I wanted the foot to look factory... I may have over done it this time. 

Most of the parts were made on the cnc mill as opposed to the router. I fixtured most of the parts using painters tape and super glue. The advantage of the mill is being able to rigid tap screw holes when needed. I don't totally trust the blue tape but in this case I had to really pry to get the aluminum foot free so my confidence is growing even with flood coolant. The main aluminum foot was tumbled and then anodized. I still need to take it apart and paint the steel bracket. For the test parts on the router today I held the sheet down with three pieces of blue tape, with the foot it was more than enough. Enjoy!


----------



## vtcnc (Jan 2, 2019)

@forhire - thanks for joining the H-M forum membership! I've started following your projects and looking forward to more to come!


----------



## forhire (Jan 4, 2019)

I have had an opportunity to use the router with the pressure foot for a few small projects. This morning I tried it out on 1" plywood. I wanted to learn if my air could keep the pocket clear. It was no problem. Full depth of cut pocket with a .125 set over, straight 2 flute router bit. I imagine I could have pushed it a lot harder. Later in the day I also cut some 0.25" UHMW quilting templates. In the past it has been tough to keep UHMW from flapping. Worked perfect. Everything was fixtured with blue painters tape and super glue. Based on my experience I suspect the wood part may have been fine without out the foot but the UHMW definitely benefited from it. The thought that went through my head was why the machine didn't come with the foot from the factory, it worked that well.
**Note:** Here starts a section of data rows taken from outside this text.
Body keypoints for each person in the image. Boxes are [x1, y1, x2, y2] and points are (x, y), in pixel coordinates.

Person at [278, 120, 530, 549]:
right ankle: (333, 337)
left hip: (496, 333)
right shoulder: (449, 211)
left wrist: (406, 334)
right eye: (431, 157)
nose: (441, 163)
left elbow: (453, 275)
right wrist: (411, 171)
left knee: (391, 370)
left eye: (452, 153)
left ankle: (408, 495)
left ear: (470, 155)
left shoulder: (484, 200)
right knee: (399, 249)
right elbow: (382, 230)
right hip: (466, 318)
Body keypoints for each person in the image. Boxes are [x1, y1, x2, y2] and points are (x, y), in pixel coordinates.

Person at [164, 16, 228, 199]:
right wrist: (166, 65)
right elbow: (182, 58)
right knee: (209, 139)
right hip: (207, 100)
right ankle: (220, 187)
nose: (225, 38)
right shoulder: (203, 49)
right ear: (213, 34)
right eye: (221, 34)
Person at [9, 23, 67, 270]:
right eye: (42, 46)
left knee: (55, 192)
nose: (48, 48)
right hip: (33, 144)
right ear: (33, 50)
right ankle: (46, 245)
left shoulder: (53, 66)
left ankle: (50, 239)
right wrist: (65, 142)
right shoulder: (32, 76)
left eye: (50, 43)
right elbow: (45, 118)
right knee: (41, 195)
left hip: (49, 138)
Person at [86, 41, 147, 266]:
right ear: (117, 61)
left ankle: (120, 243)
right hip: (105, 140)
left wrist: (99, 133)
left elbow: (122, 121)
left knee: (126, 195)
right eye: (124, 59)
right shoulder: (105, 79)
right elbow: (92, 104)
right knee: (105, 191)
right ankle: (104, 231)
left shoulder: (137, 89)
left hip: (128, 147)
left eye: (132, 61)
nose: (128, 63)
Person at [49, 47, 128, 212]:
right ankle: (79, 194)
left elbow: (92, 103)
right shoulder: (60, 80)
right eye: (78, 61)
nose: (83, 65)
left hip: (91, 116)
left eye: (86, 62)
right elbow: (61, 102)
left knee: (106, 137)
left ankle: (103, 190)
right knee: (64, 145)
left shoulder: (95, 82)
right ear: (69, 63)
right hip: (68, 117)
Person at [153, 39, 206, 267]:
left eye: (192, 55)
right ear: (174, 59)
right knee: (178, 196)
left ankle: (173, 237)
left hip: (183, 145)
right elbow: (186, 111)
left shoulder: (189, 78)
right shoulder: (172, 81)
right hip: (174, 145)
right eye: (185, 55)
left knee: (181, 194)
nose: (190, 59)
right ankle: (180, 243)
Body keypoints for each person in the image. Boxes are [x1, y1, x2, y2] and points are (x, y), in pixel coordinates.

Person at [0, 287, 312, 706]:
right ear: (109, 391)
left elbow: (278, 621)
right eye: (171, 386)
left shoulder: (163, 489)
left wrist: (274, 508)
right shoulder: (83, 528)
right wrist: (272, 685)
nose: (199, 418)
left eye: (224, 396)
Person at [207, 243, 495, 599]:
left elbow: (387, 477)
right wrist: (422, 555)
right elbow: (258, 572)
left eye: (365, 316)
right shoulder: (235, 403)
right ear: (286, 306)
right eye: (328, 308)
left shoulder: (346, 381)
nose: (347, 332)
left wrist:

The 1" plywood was for a simple CAT50 workstation tool rack. The Haimer 3D indicator has been taking up a pocket in the tool belt for way too long.


----------



## forhire (May 31, 2019)

Earlier this week I setup a small zinc plating line based on the Caswell Copy Cad kit. I've been having fun plating everything in sight. Today I decided to finally finish the plain steel part on the pressure foot. It turned out very nice. After reassembly I think black chromate would look better than than the yellow chromate.


----------